Leave out the pictures and return every entry exactly as it appears.

Saved entries:

■ ■ ■ ■ ■

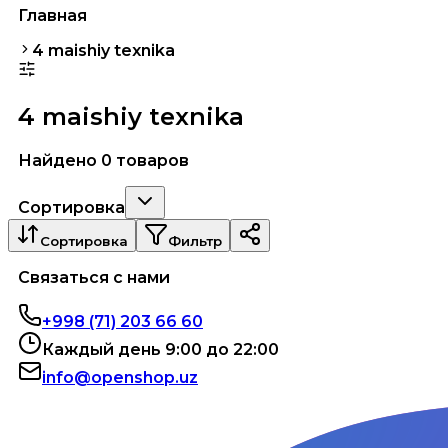
Главная
4 maishiy texnika
4 maishiy texnika
Найдено 0 товаров
Сортировка
Сортировка
Фильтр
Связаться с нами
+998 (71) 203 66 60
Каждый день 9:00 до 22:00
info@openshop.uz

■ ■ ■ ■ ■

→ **Answer to this problem**:
Главная
4 maishiy texnika
4 maishiy texnika
Найдено 0 товаров
Сортировка
Сортировка
Фильтр
Связаться с нами
+998 (71) 203 66 60
Каждый день 9:00 до 22:00
info@openshop.uz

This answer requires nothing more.